§ CONSIGNES
• a. D'après le texte sur la naissance des étoiles, pourquoi les étoiles les plus massives sont-elles très difficiles à observer ?
• b. Dressez la liste complète des substances que le texte sur la naissance des étoiles attribue aux immenses nuages de gaz où naissent les étoiles.
• c. Reproduisez mot pour mot le passage du texte sur la naissance des étoiles situé entre « Des forces extérieures provoquent » et « jamais été démontré. », bornes incluses.

30 septembre 2009
Cascade de naissances dans les nuages sombres
La naissance des étoiles massives est provoquée par des forces extérieures

Quel mécanisme déclenche la création d’une étoile ? Comment passe-t-on d‘un nuage de gaz raréfié à une étoile dix fois plus massive que le Soleil ? Des observations réalisées par des astrophysiciens du  Service d'Astrophysique du CEA-Irfu  et Laboratoire AIM-Saclay, en collaboration avec des chercheurs européens, australiens et chiliens, viennent de montrer que l’environnement est primordial. En étudiant des régions de formation d’étoiles massives, grâce notamment à la caméra bolométrique p-ArTéMIS  au foyer de l’antenne submilimétrique APEX située à 5100 m d’altitude au Chili, les chercheurs ont découvert que les étoiles se formaient en cascade, la formation de premières étoiles déclenchant par compression des générations successives. Ces résultats viennent d’être publiés dans la revue européenne Astronomy & Astrophysics.

 

Les pouponnières d'étoiles

Les étoiles naissent en groupe dans d’immenses nuages de gaz pouvant atteindre une centaine d’années-lumière de diamètre et contenant de l’alcool, de l’ammoniaque, de la vapeur d’eau, du monoxyde de carbone et surtout de l’hydrogène. Un nuage peut se décomposer en fragments sous l’influence de grands mouvements turbulents. Les fragments se condensent ensuite sous l’effet de leur propre gravité. La pression interne du gaz, d’origine thermique, turbulente et magnétique, ralentit toutefois cette contraction, et maintient tout d’abord un certain équilibre. À un certain point, l’équilibre se rompt et chaque fragment de nuage s’effondre rapidement sur lui-même sous l’action de son propre poids pour former un embryon d’étoile ou proto-étoile au centre. La proto-étoile grossit alors en attirant une grande partie de la matière du fragment de nuage qui l'entoure jusqu’à amorcer au centre les réactions nucléaires de fusion de l'hydrogène en hélium. Une étoile est née. Pour les plus massives, elles restent cachées dans leur cocon de gaz et de poussière durant une partie importante de leur vie, rendant leur observation très difficile.

 

Des forces extérieures provoquent la naissance d'étoiles massives

Pendant longtemps, les astrophysiciens ont pensé que la fragmentation d’un nuage de gaz et l’effondrement qui suit pour former des étoiles, était le résultat d’une dissipation d’énergie (turbulences ou magnétisme) à l’intérieur même du nuage. Mais, dans de nombreuses régions de notre galaxies, plusieurs générations d'étoiles sont observées à l'intérieur d'un même nuage moléculaire parental. Le cycle de naissance injecte alors beaucoup d'énergie sous forme de jets de matière et de propagation d'ondes de choc. Par exemple, dans l’explosion qui marque la mort d’une étoile, une puissante onde de choc est déclenchée qui peut provoquer l'effondrement de nuages moléculaires avoisinants. Ce processus de « formation déclenchée » des étoiles n’avait pour l’instant jamais été démontré.
C’est en utilisant des détecteurs de lumière infrarouge, submillimétrique et millimétrique placés sur les. télescopes de l'ATNF en Australie et APEX au Chili, que les chercheurs ont pu "voir" à l’œuvre ce mécanisme, à l'intérieur des zones opaques où se forment les étoiles.

§ ITEMS FOURNIS
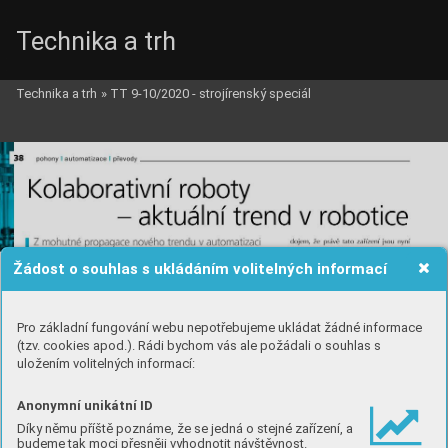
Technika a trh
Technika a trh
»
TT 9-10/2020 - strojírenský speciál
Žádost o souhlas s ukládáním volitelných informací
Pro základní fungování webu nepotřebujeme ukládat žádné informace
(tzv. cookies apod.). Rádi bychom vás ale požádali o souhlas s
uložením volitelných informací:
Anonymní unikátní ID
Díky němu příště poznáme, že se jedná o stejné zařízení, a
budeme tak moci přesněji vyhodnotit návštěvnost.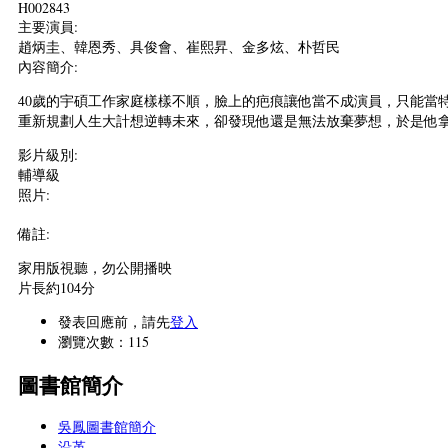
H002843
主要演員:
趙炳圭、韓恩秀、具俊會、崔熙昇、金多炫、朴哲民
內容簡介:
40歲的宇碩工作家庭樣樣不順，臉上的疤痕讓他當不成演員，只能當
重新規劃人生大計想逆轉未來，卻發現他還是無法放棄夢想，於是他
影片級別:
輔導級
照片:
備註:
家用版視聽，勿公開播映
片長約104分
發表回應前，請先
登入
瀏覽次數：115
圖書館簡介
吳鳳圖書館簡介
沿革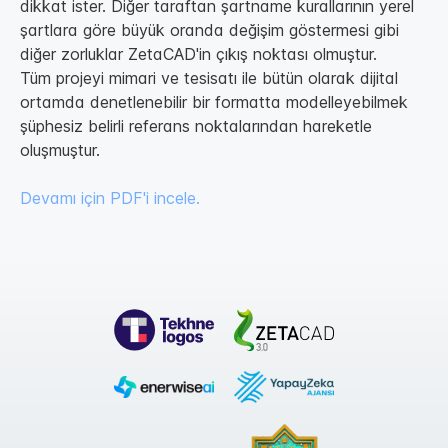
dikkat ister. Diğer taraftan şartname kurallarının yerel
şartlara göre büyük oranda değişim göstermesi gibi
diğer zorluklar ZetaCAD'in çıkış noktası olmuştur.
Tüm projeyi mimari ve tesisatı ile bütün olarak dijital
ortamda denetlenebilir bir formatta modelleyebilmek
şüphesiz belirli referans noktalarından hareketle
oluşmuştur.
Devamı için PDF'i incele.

§ RÉPONSES
• a. Elles restent cachées dans leur cocon de gaz et de poussière pendant une partie importante de leur vie.

• b.
- alcool
- ammoniaque
- vapeur d'eau
- monoxyde de carbone
- hydrogène

• c.
Des forces extérieures provoquent la naissance d'étoiles massives

Pendant longtemps, les astrophysiciens ont pensé que la fragmentation d’un nuage de gaz et l’effondrement qui suit pour former des étoiles, était le résultat d’une dissipation d’énergie (turbulences ou magnétisme) à l’intérieur même du nuage. Mais, dans de nombreuses régions de notre galaxies, plusieurs générations d'étoiles sont observées à l'intérieur d'un même nuage moléculaire parental. Le cycle de naissance injecte alors beaucoup d'énergie sous forme de jets de matière et de propagation d'ondes de choc. Par exemple, dans l’explosion qui marque la mort d’une étoile, une puissante onde de choc est déclenchée qui peut provoquer l'effondrement de nuages moléculaires avoisinants. Ce processus de « formation déclenchée » des étoiles n’avait pour l’instant jamais été démontré.